Attendants received a card with a photo of a baby on it that explained the process of making an amendment to the state constitution stating abortion is not protected.

“The power of informed patriotic Americans bringing their faith boldly into the public square, and seeking to influence government at all levels — it cannot be overestimated,” Reynolds said. “Over the years it has helped sustain and encourage me and legislators, over and over again, which is a big reason why my administration has become one of the most pro-life in the country.”

Reynolds laid out the ways her administration has tried to restrict abortion, some of which have been struck down in court.

In May 2018, Reynolds signed a bill into law outlawing abortions when a fetal heartbeat was detectable. A state judge ruled this was unconstitutional in January 2019.

RELATED: Iowa Democrats rally in Iowa City to kick off the 2022 election campaign season

In June of 2018, the Iowa Supreme Court declared the Iowa Constitution grants a right to abortion in a case that struck down a 72-hour wait period before receiving an abortion. A similar 24-hour wait period law was also recently blocked in an Iowa District Court.

However, Reynolds and others trying to limit abortion access have had a few recent wins. In June an Iowa Supreme Court case ruled the state can prevent Planned Parenthood from receiving funds for sex education programs.

This May, a joint resolution proposed an amendment to the state constitution that declares Iowa doesn’t recognize, grant, or secure a right to an abortion, to combat the 2018 Supreme Court decision.

“This amendment is written so clearly that even living constitutionalists wouldn’t be able to twist it … If all goes as planned, it’ll be put before Iowa voters in 2024,” Reynolds said.

Though it has already passed once, amendments to the state constitution “must be agreed to by two successive General Assemblies and ratified by a majority of the electors” before going into effect, according to Iowa law.

Noem, who was invited to the summit by her “dear friend” Reynolds, discussed how she has used her gubernatorial office in South Dakota to limit abortion.

“I believe I’m still the only governor in the country that has a person on staff whose job description is to be an unborn child advocate,” Noem said. “He wakes up every single day looking for ways in statute and in law to defend life and make sure that it’s going to be protected.”

When Pence served as governor of Indiana, he signed every anti-abortion bill passed by the Indiana Legislature.

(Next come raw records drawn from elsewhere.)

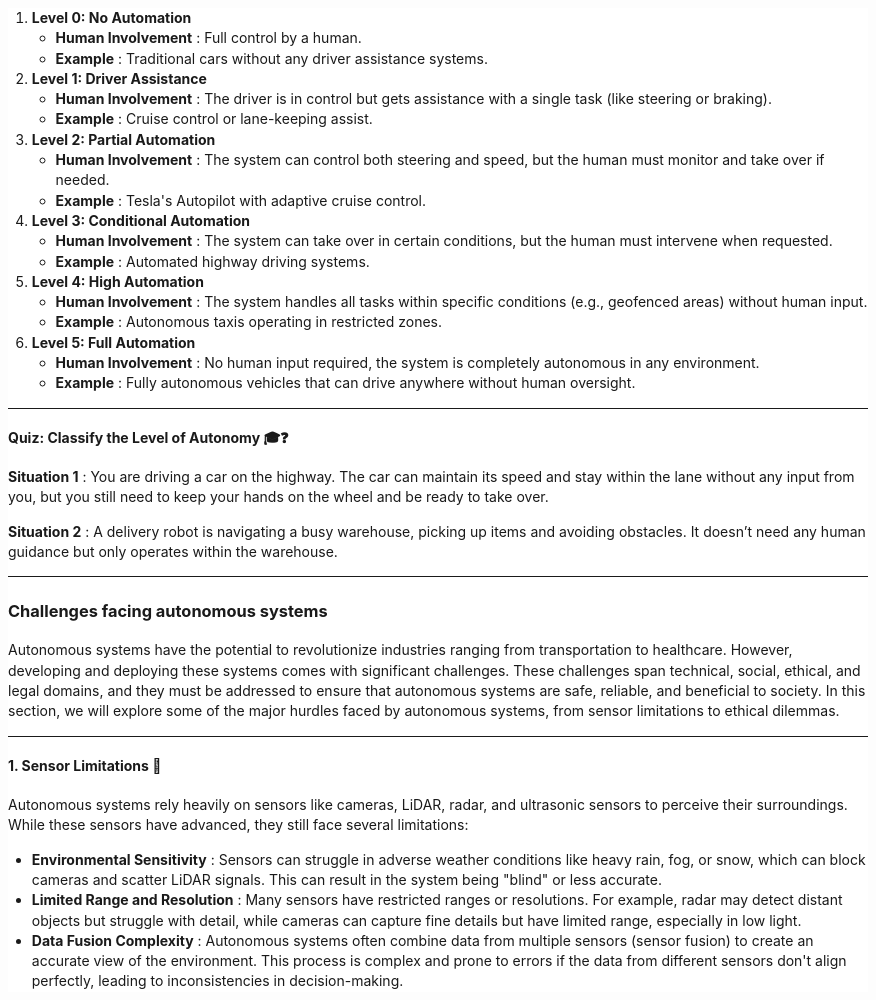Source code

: 1. **Level 0: No Automation**
   * **Human Involvement** : Full control by a human.
   * **Example** : Traditional cars without any driver assistance systems.
2. **Level 1: Driver Assistance**
   * **Human Involvement** : The driver is in control but gets assistance with a single task (like steering or braking).
   * **Example** : Cruise control or lane-keeping assist.
3. **Level 2: Partial Automation**
   * **Human Involvement** : The system can control both steering and speed, but the human must monitor and take over if needed.
   * **Example** : Tesla's Autopilot with adaptive cruise control.
4. **Level 3: Conditional Automation**
   * **Human Involvement** : The system can take over in certain conditions, but the human must intervene when requested.
   * **Example** : Automated highway driving systems.
5. **Level 4: High Automation**
   * **Human Involvement** : The system handles all tasks within specific conditions (e.g., geofenced areas) without human input.
   * **Example** : Autonomous taxis operating in restricted zones.
6. **Level 5: Full Automation**
   * **Human Involvement** : No human input required, the system is completely autonomous in any environment.
   * **Example** : Fully autonomous vehicles that can drive anywhere without human oversight.

---

#### **Quiz: Classify the Level of Autonomy** 🎓❓

**Situation 1** : You are driving a car on the highway. The car can maintain its speed and stay within the lane without any input from you, but you still need to keep your hands on the wheel and be ready to take over.

**Situation 2** : A delivery robot is navigating a busy warehouse, picking up items and avoiding obstacles. It doesn’t need any human guidance but only operates within the warehouse.

---

### Challenges facing autonomous systems

Autonomous systems have the potential to revolutionize industries ranging from transportation to healthcare. However, developing and deploying these systems comes with significant challenges. These challenges span technical, social, ethical, and legal domains, and they must be addressed to ensure that autonomous systems are safe, reliable, and beneficial to society. In this section, we will explore some of the major hurdles faced by autonomous systems, from sensor limitations to ethical dilemmas.

---

#### **1. Sensor Limitations** 📡

Autonomous systems rely heavily on sensors like cameras, LiDAR, radar, and ultrasonic sensors to perceive their surroundings. While these sensors have advanced, they still face several limitations:

* **Environmental Sensitivity** : Sensors can struggle in adverse weather conditions like heavy rain, fog, or snow, which can block cameras and scatter LiDAR signals. This can result in the system being "blind" or less accurate.
* **Limited Range and Resolution** : Many sensors have restricted ranges or resolutions. For example, radar may detect distant objects but struggle with detail, while cameras can capture fine details but have limited range, especially in low light.
* **Data Fusion Complexity** : Autonomous systems often combine data from multiple sensors (sensor fusion) to create an accurate view of the environment. This process is complex and prone to errors if the data from different sensors don't align perfectly, leading to inconsistencies in decision-making.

“For the very first day of our administration we reinstated the Mexico City policy to make sure that abortions would not be funded or promoted with tax dollars around the world,” Pence told the crowd. “We cut funding in the United Nations Population Fund, and I had the privilege of being the first Vice President in history to address the national March for Life on the National Mall in Washington DC with my wife Karen and my son. I probably had no higher honor when I was serving as President of the Senate than the day I cast the tie-breaking vote to allow states to defund Planned Parenthood.”

Despite efforts from the Republican-controlled state house and the lobbyist who promote an anti-abortion agenda through events like Friday’s summit, numbers from the Iowa Department of Public Health obtained by “The Des Moines Register” show Iowa’s abortion rate went up 42 percent between 2018 and 2020.